A new study shows high doses of the green tea ingredient -- known as epigallocatechin-3-gallate (EGCG) -- significantly reduced the formation of beta-amyloid proteins in the brains of mice that were altered to develop Alzheimer's disease. An abnormal buildup of beta-amyloid plaque in the brain is implicated in the nerve damage and memory loss seen in Alzheimer's disease.
EGCG is one of a group of antioxidants called flavonoids found in plants. They have been linked to a variety of health benefits seen in diets rich in fruits and vegetables, such as protecting against cancer or reducing the risk of heart disease.
Antioxidant May Protect Brain
In the study, published in the Journal of Neuroscience, researchers studied the effects of treating mice genetically altered to develop Alzheimer's disease with high doses of the green tea antioxidant.
After several months of daily injections of EGCG, the results showed that the nerve cells of treated mice generated as much as 54% fewer beta-amyloid protein than nontreated mice nerve cells.
"The findings suggest that a concentrated component of green tea can decrease brain beta-amyloid plaque formation," says researcher Jun Tan, PhD, MD, director of the Neuroimmunology Laboratory at the University of South Florida, in a news release. "If beta-amyloid pathology in this Alzheimer's mouse model is representative of Alzheimer's disease pathology in humans, EGCG dietary supplementation may be effective in preventing and treating the disease."

****************

*COMPLETE THE FOLLOWING*:
[1] Answer each question from the passage on green tea and Alzheimer's disease.
(a) In which journal was the study published?
(b) To which group of antioxidants does EGCG belong?
(c) By up to what percentage did treated mice nerve cells produce less beta-amyloid protein than those of untreated mice?
[2] Write a continuation of the passage on green tea and Alzheimer's disease, beginning after its final sentence.
The entries that come next are separate material and are not part of the passage on green tea and Alzheimer's disease.

*ENTRIES SUPPLIED*:
****************

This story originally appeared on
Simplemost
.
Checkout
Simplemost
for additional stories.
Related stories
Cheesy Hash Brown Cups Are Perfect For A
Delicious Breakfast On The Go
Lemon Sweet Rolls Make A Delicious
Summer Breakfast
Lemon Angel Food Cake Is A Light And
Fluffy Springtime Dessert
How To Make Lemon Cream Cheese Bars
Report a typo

****************

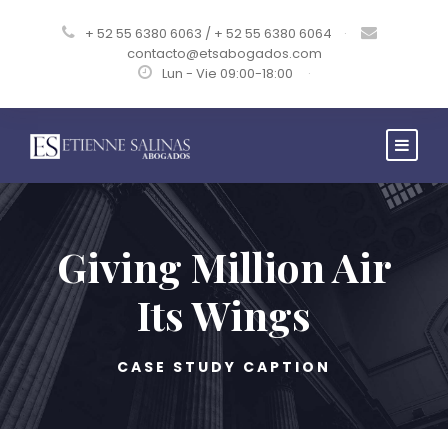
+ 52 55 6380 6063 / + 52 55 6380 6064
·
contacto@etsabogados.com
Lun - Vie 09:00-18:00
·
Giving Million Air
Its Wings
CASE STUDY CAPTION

****************

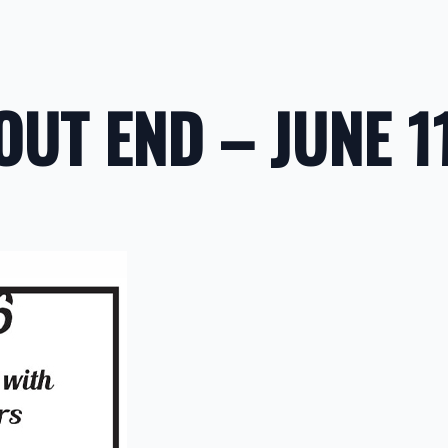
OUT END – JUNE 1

****************

*PER-TASK OUTPUTS*:
[1]
(a) The Journal of Neuroscience
(b) Flavonoids
(c) As much as 54%

[2]
Drinking Green Tea Not Enough
Green tea contains many different antioxidants. The researchers found other green tea antioxidants actually decreased EGCG's ability to reduce beta-amyloid protein production. Therefore, drinking green tea alone may not be enough to fight Alzheimer's disease.
"This finding suggests that green tea extract selectively concentrating EGCG would be needed to override the counteractive effect of other flavonoids found in green tea," says researcher Doug Shytle, PhD, of the University of South Florida, in the release.
Researchers say the dose of the green tea antioxidant humans would need to replicate the dose given the mice would be about 1,500 to 1,600 milligrams daily. That dose has already been studied in humans and found to be safe.
If further studies show treatment with EGCG can reduce memory loss in mice with Alzheimer's disease as well as reduce plaque formation, researchers say the next step would be clinical trials of the green tea antioxidant in humans to prevent and treat Alzheimer's disease.